THE TASK:
The number of lines with the string "Política" in the listing below is all that should be reported.

EXCERPTED RECORDS:
◇ ◇ ◇
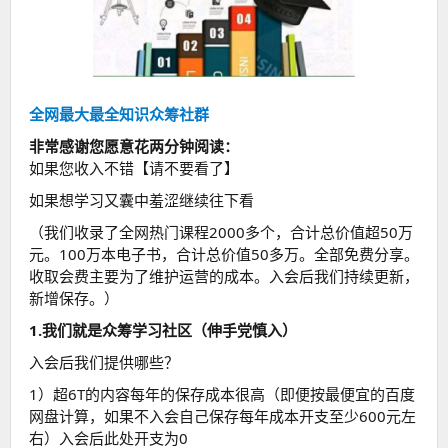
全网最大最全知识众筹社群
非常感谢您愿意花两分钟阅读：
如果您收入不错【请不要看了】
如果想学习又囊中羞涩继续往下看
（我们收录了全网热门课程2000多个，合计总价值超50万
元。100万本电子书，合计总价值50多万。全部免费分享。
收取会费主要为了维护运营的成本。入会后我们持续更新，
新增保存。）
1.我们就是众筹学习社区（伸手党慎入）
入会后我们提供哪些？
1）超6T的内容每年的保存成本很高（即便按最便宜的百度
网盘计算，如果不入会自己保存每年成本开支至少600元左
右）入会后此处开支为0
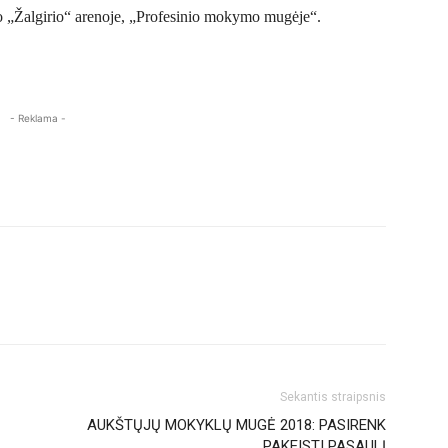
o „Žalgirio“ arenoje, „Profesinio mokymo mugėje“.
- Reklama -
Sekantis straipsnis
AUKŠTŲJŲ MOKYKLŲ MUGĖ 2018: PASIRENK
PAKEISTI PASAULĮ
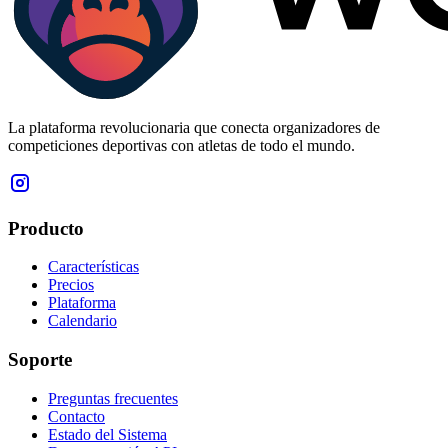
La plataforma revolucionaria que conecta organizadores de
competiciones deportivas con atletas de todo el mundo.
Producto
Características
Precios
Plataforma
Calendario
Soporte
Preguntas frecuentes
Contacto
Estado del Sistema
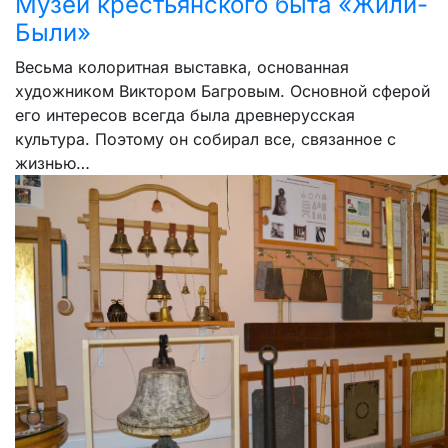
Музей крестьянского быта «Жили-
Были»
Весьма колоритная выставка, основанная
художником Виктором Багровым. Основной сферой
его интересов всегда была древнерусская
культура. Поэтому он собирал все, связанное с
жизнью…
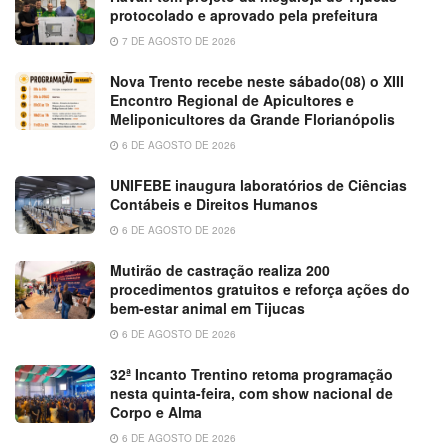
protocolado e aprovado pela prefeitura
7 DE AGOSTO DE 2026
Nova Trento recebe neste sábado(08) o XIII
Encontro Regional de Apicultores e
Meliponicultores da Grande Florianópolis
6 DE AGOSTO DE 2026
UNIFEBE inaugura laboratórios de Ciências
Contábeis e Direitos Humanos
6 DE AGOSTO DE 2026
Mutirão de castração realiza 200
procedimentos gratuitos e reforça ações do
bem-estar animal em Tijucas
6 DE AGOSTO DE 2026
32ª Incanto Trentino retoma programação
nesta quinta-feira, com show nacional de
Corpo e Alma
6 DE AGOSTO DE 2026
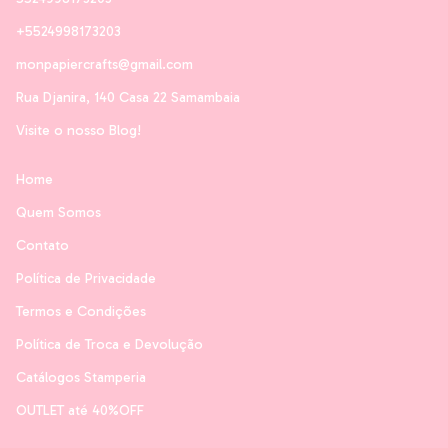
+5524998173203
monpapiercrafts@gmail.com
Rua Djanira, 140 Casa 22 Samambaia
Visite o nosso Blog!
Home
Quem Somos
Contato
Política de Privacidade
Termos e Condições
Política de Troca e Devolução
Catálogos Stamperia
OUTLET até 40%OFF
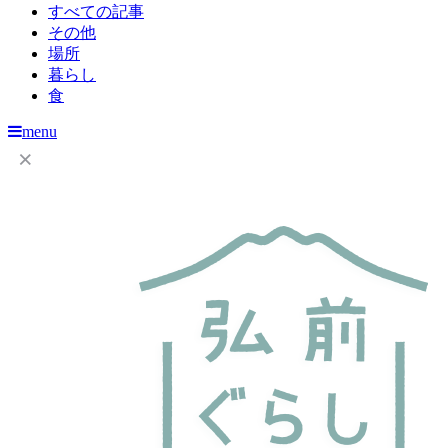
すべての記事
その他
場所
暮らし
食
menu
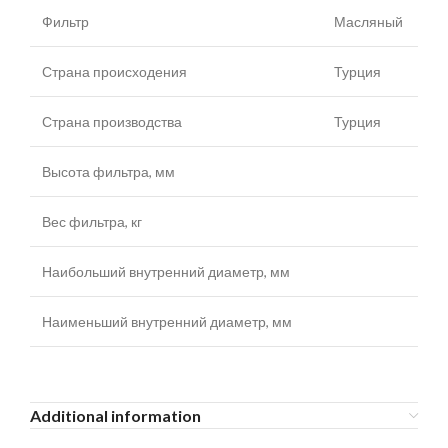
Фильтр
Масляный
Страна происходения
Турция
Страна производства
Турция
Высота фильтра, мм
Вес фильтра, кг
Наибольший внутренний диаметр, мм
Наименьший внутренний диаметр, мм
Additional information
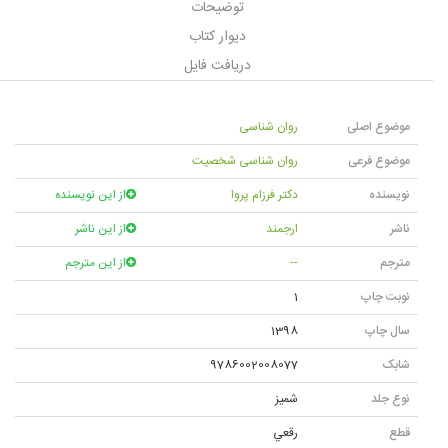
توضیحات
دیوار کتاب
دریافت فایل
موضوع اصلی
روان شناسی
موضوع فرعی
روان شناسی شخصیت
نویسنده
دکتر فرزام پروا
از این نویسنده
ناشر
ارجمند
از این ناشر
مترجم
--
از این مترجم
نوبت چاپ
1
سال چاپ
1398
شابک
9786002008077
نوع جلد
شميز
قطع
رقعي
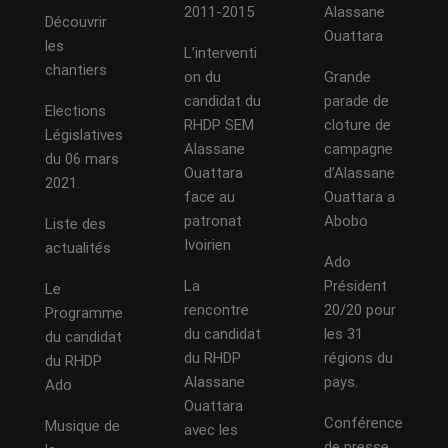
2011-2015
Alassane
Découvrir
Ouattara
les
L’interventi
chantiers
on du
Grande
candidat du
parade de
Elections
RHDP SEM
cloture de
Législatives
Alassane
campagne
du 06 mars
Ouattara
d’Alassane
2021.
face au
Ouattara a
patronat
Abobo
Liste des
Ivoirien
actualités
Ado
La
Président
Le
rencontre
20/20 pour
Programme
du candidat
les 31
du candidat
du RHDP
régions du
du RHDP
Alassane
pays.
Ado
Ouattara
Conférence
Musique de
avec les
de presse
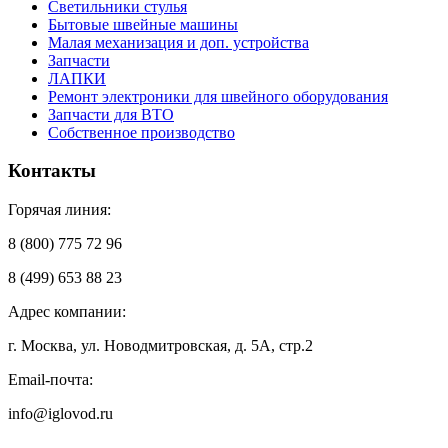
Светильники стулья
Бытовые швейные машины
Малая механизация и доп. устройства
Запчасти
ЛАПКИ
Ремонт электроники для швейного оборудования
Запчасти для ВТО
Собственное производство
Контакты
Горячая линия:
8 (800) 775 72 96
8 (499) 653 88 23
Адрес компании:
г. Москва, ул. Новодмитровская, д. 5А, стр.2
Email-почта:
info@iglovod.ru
◇ ◇ ◇
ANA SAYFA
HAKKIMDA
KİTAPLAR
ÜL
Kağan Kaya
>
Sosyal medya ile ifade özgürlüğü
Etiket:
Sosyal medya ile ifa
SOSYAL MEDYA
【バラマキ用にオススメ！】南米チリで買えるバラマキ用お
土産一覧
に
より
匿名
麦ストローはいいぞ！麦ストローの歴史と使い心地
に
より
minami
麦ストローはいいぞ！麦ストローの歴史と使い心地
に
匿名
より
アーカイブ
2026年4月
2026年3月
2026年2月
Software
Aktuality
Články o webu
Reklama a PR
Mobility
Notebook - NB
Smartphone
◇ ◇ ◇
RESPONSE BOX:
2